**DOCUMENT PASSAGE:**
____________________
Original topic: 用TiDB Operator 部署的tidb集群,discovery一直重启正常吗
[Test Environment for TiDB] Testing
[TiDB Version] v7.5.1
[Reproduction Path] After installation and deployment, discovery keeps restarting, but the cluster is usable, and creating databases and tables works fine.
[Encountered Problem: Phenomenon and Impact] After installation and deployment, discovery keeps restarting, but the cluster is usable, and creating databases and tables works fine.
[Resource Configuration] Go to TiDB Dashboard - Cluster Info - Hosts and take a screenshot of this page
[Attachments: Screenshots/Logs/Monitoring]

Logs
It’s not normal, check what the logs have output.
The image below is the discovery log. Do I need to check any other logs?
It doesn’t affect usage, but will constant restarting be a potential issue?
At least from the code, it exits upon receiving four types of signals.
Then, the logs clearly state that it received the SIGTERM signal.
And by default, kill sends this signal.
Now it’s unclear whether some script is killing it, or if there are other reasons involved.
____________________
[Data excerpts]

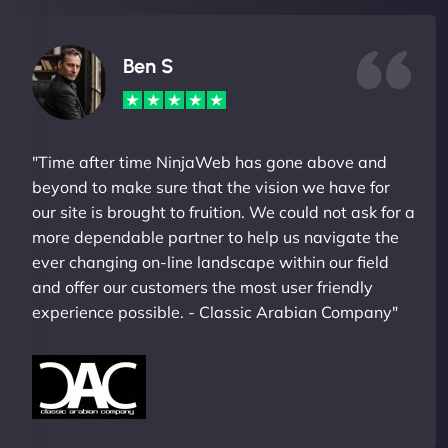
Ben S
"Time after time NinjaWeb has gone above and
beyond to make sure that the vision we have for
our site is brought to fruition. We could not ask for a
more dependable partner to help us navigate the
ever changing on-line landscape within our field
and offer our customers the most user friendly
experience possible. - Classic Arabian Company"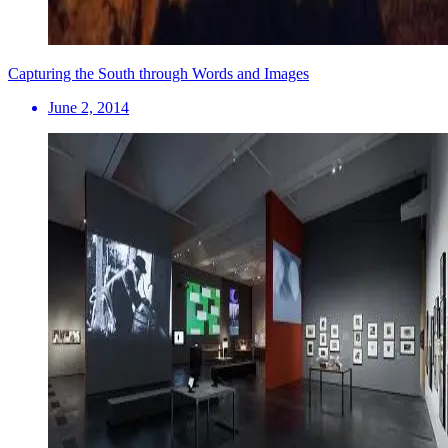
Capturing the South through Words and Images
June 2, 2014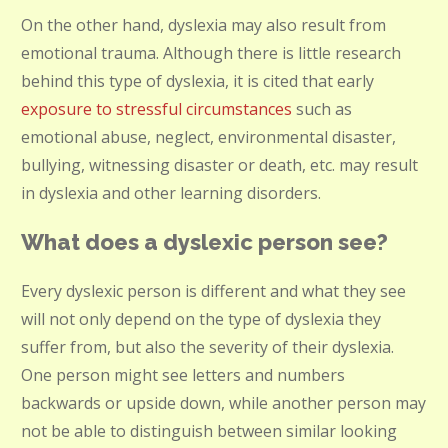
On the other hand, dyslexia may also result from
emotional trauma. Although there is little research
behind this type of dyslexia, it is cited that early
exposure to stressful circumstances
such as
emotional abuse, neglect, environmental disaster,
bullying, witnessing disaster or death, etc. may result
in dyslexia and other learning disorders.
What does a dyslexic person see?
Every dyslexic person is different and what they see
will not only depend on the type of dyslexia they
suffer from, but also the severity of their dyslexia.
One person might see letters and numbers
backwards or upside down, while another person may
not be able to distinguish between similar looking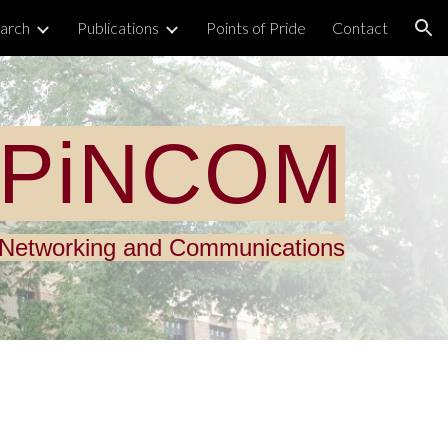
arch
Publications
Points of Pride
Contact
ion
PiNCOM
n Networking and Communications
____________________
**REQUIRED ACTIONS:**
a – Say whether each of these statements agrees with the TiDB discovery thread, answering yes or no and quoting the deciding words of the thread: (i) The cluster runs TiDB version v7.5.1. (ii) Creating databases and tables fails while discovery keeps restarting. (iii) The logs show that discovery received the SIGKILL signal.
b – Write the next part of the TiDB discovery thread, picking up after its last sentence.

**RESPONSE LIST:**
a –
(i) Yes: "[TiDB Version] v7.5.1"
(ii) No: "creating databases and tables works fine."
(iii) No: "the logs clearly state that it received the SIGTERM signal."

b –
It’s not normal. Try running kubectl describe pod <discovery> -n tidb-cluster-new
to check.
It was just killed, and there’s no useful information.
Hmm, I can’t see any issues. Do your k8s nodes have enough resources now? Try changing the startup command of the deployment pod to block it with tail -f
, then exec into the pod and manually execute the discovery-related commands to see if you can find any useful information.
tidb-controller-manager logs
Looking at the logs is not triggered internally by the Operator. Start investigating from the k8s level, such as OOM kill, node scheduling, etc.
This thing doesn’t seem to be useful and doesn’t affect the cluster.
Doesn’t this log show that it was killed from the k8s level?
Currently, we are looking for the reason for the kill.